The crash happened in Fabrikschleichach, a Bavarian town about an hour’s drive away from Illesheim, where the 101st Combat Aviation Brigade soldiers are based during their nine-month rotation with the Atlantic Resolve mission, a U.S. effort to deter Russian aggression in Europe.
“I just called it up and the decision-making started happening from there as a crew,” Cook said.
After getting clearance from their mission commander to break away, the Chinook piloted by Chief Warrant Officers Two David Acton and Robert Riedel circled back to help.
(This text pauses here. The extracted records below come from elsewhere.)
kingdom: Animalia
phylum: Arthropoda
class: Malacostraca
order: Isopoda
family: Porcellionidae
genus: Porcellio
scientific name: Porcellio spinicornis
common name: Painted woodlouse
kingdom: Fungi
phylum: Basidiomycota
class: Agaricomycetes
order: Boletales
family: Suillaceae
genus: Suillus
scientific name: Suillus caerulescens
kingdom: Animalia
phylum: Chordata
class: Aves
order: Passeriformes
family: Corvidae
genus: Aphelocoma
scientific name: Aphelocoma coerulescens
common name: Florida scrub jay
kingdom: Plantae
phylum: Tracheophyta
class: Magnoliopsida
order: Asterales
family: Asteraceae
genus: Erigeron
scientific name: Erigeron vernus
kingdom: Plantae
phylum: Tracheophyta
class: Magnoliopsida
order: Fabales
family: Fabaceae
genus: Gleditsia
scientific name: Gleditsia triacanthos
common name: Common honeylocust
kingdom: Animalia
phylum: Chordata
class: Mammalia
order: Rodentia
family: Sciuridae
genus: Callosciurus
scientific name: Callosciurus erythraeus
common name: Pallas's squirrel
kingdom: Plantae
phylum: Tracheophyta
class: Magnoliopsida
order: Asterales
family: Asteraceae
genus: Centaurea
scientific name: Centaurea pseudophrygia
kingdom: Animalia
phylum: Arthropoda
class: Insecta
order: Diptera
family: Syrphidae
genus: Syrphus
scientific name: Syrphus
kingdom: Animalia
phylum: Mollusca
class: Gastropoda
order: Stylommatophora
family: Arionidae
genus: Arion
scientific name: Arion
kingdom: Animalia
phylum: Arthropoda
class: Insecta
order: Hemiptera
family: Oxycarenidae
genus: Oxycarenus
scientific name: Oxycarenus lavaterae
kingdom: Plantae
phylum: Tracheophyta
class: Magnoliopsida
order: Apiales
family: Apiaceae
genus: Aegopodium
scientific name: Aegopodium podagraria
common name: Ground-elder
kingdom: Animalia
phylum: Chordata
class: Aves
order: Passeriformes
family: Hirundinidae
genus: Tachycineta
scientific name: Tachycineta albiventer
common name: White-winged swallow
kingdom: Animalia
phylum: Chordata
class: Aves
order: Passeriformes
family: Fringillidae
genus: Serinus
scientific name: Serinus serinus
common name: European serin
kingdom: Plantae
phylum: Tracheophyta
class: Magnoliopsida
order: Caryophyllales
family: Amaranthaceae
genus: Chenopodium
Cook served as a runner between the helicopter and brigade surgeon Maj. Benjamin Stork, who ran to assess the German driver.
“We landed in a muddy farm field and I ran across that, then across a ditch, then a road,” Stork said. “Saw a vehicle, one or two civilians standing around it, and then the injured German man on the ground beside the vehicle.”
Fortunately, the man spoke “pretty good English,” Stork said, “because my German is broken.” Stork evaluated him, making sure that he could move his arms and legs, and was aware of his surroundings.
“He was in pretty good shape (considering what happened),” Stork said. “He had some bruises, scrapes, a little bit of bleeding and back pain but overall, he was doing quite well.”
Shortly after Stork stabilized the driver’s neck and back, an ambulance arrived, the Army said in a statement. He gave a report to the paramedics and helped load the man into the vehicle, it said.
“As we were getting him on the spine board, the victim got his phone and called his family,” Stork said. He was speaking German, but “he mentioned U.S. Army on the phone … I think it was a pretty good impression we made.”